- [Given passage]:
"""

Most of us have seen the 1981 film Clash of the Titans or the recent remake. Some of us may have even seen Percy Jackson and the Olympians (the best of the bunch, imo). You’ve perchance read an article or two in the Encyclopedia Mythica. Those familiar with any of these things will know that one common denominator between them is Perseus, son of Zeus and Danaë. And most readers of this blog have undoubtedly made use of the website that bears his name.
I’m also willing to bet that you’ve been made aware that Logos Bible Software has converted practically the entire Perseus corpus—to include, most importantly, works of classical Greek and Latin literature along with hundreds of other works in English and Arabic on a range of subjects from rare manuscripts to American history to Olde English Epics—into Logos 4 format.
Logos 4 users don’t have to be told about the many benefits of such a project. They’re already aware of convenience of having a large digital library where all the books are linked together and can be utilized in a seemingly infinite number of ways. But for non-Logos 4 users I thought I’d show a little bit of the benefits that comes with having Perseus available on Logos 4. I was fortunate enough to be among those were were given an early look at the corpus and after playing around with it for a little while I’m more than impressed.

"""

- [Data listing]:
"""

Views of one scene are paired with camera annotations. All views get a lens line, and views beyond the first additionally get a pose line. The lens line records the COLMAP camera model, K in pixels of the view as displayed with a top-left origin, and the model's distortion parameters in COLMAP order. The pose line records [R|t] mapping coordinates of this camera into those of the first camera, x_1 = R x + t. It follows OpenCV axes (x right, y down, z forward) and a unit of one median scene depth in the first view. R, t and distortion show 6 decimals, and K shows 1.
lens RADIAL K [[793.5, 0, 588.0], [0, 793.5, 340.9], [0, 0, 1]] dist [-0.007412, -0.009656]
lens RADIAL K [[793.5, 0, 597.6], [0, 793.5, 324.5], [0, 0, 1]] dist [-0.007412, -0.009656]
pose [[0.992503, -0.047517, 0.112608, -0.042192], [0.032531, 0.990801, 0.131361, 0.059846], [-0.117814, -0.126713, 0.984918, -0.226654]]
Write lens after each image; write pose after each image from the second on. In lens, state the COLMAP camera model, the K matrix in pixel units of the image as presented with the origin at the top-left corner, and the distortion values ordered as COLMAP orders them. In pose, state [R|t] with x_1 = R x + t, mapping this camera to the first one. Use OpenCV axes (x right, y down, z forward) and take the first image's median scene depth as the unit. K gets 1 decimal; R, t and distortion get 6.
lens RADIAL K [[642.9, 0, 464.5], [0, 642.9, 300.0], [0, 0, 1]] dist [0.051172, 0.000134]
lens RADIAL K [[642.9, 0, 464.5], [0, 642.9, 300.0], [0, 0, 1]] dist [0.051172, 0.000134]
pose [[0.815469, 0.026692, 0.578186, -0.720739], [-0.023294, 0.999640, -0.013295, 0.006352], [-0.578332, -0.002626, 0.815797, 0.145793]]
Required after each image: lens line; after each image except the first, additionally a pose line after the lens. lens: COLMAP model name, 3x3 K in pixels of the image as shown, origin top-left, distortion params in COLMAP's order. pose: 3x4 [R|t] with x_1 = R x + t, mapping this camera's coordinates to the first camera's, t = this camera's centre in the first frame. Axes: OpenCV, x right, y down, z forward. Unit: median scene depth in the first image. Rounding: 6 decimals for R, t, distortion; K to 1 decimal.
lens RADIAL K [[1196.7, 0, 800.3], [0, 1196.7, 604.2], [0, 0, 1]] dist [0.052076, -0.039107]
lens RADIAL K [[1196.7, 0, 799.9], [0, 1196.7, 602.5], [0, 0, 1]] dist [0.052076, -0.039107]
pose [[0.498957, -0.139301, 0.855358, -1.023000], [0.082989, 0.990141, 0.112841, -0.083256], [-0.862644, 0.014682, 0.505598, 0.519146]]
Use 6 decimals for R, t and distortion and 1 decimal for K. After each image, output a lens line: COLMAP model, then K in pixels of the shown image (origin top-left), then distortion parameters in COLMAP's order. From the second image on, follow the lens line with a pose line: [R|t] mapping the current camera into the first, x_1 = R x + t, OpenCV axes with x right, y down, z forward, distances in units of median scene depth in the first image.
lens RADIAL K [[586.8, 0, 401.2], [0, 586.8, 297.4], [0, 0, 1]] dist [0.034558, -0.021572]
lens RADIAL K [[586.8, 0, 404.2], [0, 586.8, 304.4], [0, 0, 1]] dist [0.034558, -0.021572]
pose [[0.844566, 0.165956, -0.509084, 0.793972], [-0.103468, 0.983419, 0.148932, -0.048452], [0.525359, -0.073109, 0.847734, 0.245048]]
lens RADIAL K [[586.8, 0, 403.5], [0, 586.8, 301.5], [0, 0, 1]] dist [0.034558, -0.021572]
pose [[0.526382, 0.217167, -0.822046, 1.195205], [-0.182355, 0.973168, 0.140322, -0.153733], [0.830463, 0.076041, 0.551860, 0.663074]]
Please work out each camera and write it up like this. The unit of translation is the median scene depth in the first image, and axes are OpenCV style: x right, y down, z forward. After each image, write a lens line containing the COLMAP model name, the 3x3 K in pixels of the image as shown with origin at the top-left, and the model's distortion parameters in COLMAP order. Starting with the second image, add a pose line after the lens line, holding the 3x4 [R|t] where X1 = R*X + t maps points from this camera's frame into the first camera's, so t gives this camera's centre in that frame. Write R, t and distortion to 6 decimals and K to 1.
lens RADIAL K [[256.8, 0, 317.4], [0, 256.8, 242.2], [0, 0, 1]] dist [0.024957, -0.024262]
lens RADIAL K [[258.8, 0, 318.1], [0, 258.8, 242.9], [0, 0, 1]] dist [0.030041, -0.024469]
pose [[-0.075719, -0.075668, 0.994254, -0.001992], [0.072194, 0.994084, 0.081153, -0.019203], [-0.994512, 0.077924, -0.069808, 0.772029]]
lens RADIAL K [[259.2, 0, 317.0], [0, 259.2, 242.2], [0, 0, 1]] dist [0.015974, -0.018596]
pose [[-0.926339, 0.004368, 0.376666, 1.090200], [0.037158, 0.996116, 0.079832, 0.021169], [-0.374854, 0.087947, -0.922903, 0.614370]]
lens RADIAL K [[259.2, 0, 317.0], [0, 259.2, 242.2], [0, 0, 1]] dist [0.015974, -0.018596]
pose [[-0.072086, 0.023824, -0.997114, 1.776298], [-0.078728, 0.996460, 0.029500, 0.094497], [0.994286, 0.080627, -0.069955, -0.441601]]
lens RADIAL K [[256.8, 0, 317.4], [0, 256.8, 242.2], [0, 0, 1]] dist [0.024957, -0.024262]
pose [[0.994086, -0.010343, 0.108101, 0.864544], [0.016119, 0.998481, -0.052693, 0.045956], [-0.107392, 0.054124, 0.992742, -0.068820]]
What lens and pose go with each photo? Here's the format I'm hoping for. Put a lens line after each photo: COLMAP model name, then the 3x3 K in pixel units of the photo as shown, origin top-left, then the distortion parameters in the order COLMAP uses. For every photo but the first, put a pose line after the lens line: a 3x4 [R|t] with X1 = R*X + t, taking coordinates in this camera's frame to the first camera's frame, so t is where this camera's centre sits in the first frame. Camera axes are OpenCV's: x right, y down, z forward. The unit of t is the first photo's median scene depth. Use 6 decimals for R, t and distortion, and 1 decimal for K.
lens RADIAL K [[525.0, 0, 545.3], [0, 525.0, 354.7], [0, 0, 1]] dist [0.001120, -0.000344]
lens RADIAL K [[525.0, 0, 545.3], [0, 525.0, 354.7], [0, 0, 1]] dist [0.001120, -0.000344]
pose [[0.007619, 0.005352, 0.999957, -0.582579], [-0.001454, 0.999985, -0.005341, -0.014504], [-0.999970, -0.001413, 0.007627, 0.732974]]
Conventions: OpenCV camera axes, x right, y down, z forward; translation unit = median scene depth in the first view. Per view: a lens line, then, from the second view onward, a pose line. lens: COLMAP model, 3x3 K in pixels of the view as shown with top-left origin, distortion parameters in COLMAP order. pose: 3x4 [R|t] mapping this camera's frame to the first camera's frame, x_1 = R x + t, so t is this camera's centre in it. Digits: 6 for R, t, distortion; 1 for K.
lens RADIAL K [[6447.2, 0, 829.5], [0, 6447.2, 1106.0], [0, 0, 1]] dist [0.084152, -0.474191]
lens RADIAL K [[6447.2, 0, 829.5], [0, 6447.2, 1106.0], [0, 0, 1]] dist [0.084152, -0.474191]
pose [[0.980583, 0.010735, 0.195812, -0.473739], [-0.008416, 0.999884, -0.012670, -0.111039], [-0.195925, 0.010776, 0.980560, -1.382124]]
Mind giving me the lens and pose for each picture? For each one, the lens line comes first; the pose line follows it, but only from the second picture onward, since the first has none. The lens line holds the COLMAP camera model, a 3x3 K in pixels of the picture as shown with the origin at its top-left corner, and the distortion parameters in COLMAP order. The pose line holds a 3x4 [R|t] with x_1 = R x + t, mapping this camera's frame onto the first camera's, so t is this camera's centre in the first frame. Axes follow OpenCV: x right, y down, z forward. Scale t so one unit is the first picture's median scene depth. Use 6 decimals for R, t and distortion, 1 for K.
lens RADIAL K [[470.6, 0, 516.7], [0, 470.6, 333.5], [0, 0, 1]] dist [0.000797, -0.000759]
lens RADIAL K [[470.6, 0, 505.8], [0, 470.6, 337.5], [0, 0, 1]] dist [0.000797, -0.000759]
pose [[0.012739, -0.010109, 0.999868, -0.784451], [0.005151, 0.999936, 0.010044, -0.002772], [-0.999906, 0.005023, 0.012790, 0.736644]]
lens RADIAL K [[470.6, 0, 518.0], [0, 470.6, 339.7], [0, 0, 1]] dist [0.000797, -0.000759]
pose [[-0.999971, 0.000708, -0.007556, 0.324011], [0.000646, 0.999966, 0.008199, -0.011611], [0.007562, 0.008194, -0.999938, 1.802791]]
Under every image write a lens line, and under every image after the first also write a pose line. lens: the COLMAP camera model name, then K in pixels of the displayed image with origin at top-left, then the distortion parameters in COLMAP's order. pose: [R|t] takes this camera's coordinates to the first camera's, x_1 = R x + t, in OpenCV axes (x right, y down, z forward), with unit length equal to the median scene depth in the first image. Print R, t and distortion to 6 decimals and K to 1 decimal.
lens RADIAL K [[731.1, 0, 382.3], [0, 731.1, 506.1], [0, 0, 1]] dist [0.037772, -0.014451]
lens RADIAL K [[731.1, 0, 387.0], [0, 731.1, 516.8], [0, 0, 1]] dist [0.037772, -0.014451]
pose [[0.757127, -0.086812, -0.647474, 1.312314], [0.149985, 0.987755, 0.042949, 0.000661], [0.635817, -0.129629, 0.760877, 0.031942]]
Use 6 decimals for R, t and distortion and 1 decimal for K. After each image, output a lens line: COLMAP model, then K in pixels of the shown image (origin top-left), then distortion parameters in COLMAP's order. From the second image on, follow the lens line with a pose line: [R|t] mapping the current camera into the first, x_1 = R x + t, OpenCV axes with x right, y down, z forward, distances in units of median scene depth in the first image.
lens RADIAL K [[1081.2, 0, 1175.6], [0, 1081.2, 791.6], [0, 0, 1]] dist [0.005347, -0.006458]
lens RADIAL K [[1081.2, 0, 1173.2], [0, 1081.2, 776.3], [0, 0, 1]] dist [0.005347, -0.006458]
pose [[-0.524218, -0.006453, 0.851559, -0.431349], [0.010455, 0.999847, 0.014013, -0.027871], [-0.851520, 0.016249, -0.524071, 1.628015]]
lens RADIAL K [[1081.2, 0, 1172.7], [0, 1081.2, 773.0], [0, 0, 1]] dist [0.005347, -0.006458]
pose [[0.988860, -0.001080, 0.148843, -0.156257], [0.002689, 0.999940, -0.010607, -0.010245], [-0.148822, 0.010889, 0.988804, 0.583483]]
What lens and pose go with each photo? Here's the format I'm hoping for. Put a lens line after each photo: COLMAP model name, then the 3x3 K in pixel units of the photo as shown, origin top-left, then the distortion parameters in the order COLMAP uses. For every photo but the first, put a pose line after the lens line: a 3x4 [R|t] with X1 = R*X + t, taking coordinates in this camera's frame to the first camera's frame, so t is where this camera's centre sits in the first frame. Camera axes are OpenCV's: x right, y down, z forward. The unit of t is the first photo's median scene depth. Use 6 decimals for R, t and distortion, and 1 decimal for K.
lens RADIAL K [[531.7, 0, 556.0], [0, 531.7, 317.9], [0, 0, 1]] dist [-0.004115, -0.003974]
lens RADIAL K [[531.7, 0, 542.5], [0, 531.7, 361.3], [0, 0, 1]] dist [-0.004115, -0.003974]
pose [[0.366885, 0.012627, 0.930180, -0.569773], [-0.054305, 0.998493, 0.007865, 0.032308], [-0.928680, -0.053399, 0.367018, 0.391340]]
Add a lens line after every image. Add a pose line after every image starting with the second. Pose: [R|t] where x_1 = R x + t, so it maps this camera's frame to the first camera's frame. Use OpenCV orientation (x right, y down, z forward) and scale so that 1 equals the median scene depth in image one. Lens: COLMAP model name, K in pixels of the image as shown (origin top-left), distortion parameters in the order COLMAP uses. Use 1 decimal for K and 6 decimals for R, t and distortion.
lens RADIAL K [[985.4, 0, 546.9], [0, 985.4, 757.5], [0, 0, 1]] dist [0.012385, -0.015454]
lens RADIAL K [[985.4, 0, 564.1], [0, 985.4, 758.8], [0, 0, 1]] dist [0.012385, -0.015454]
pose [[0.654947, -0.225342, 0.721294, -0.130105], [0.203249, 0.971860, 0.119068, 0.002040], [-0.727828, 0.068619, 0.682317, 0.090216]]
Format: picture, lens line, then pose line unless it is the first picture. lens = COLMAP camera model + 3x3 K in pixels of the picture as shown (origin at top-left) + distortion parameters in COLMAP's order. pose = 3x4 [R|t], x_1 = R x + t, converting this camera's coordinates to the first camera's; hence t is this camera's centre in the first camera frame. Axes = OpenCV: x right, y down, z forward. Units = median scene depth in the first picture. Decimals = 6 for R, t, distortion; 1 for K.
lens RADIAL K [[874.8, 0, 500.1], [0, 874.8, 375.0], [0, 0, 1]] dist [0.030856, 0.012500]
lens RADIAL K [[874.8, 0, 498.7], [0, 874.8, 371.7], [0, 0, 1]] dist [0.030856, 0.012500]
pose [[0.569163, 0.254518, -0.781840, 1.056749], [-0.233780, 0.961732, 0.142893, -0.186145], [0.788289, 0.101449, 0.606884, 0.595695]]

"""

- [Required tasks]:
(1) Reproduce everything in the post about Perseus and Logos from "I’m also willing" down to "Logos 4 format.".
(2) Write the next part of the post about the Perseus corpus in Logos 4, picking up after its last sentence.
The listing has nothing to do with any of this.

- [Answers provided]:
(1)
I’m also willing to bet that you’ve been made aware that Logos Bible Software has converted practically the entire Perseus corpus—to include, most importantly, works of classical Greek and Latin literature along with hundreds of other works in English and Arabic on a range of subjects from rare manuscripts to American history to Olde English Epics—into Logos 4 format.

(2)
I’m a diglot guy. I own a number of diglot Bibles (e.g., this one, or this one, or this one, or this one, or this one, and I can’t forget this one, or that one, which isn’t actually a Bible) and I love setting up diglots in my Bible software. So on one side I’ll put the source language text, be it Hebrew, Greek, Latin, or whatever, and then I’ll put the English translation beside it. This morning I decided that it might be nice to read a bit of Homer’s The Odyssey. Here’s what it looks like:
But you’ll notice that I just don’t have the Greek and English text of The Odyssey side-by-side. I also have W. Walter Merry’s 1886 Commentary on the Odyssey right below it. So now I can read the text along with some commentary on it. You’ll also notice from the pictures that I have all of the texts synchronized (this can be seen by the small letter A in the orange boxes on the top left corner of each panel) so that as I move through any one of them they will all go to the same place.
But what if I come across a word in the Greek text that I’m unfamiliar with? For me this is all of them but for the sake of demonstration I’ll choose one: μνηστηρες.
All I have to do is simply right click the word and choose from my options. You’ll see that I have two options highlighted in blue. The first is a Perseus Web Lookup. Clicking this option will take me directly to the Perseus Website’s Greek Word Study Tool.
Here it shows the root word with a basic definition/translation along with parsing info. There is a link to the Liddell-Scott-Jones lexicon if I want to know a bit more. Or I could just take advantage of having LSJ in Logos 4 and click the second highlighted option above, An Intermediate Greek-English Lexicon.
As you can see, this makes things a bit easier, and it keep me from having to go online for more information. Either way, it’s nice to have both options available. Users who have LSJ in Logos 4 will undoubtedly take advantage of this option while users who don’t have this recourse will look to the website.
It’s also a pleasure to have these resources linked to others in the collection. For example, you’ll notice in the screen shot below a reference to Homer’s The Iliad in Merry’s commentary.
Clicking on the reference pulls up Allen Rogers Benner’s Selections from Homer’s Iliad (English), which is an extremely useful text in and of itself, but it’s not the full text of The Iliad.
Not to fear though; by clicking on the parallel resources icon you’re able to access the full English text of The Iliad (Samuel Butler’s edition).
But this isn’t the only parallel resource listed. Also on tap is Walter Leaf’s 1900 Commentary on the Iliad.
And just like other connected resources in Logos 4, this commentary can be linked to the text, either Benner’s Selections (pictured below) or Butler’s full text.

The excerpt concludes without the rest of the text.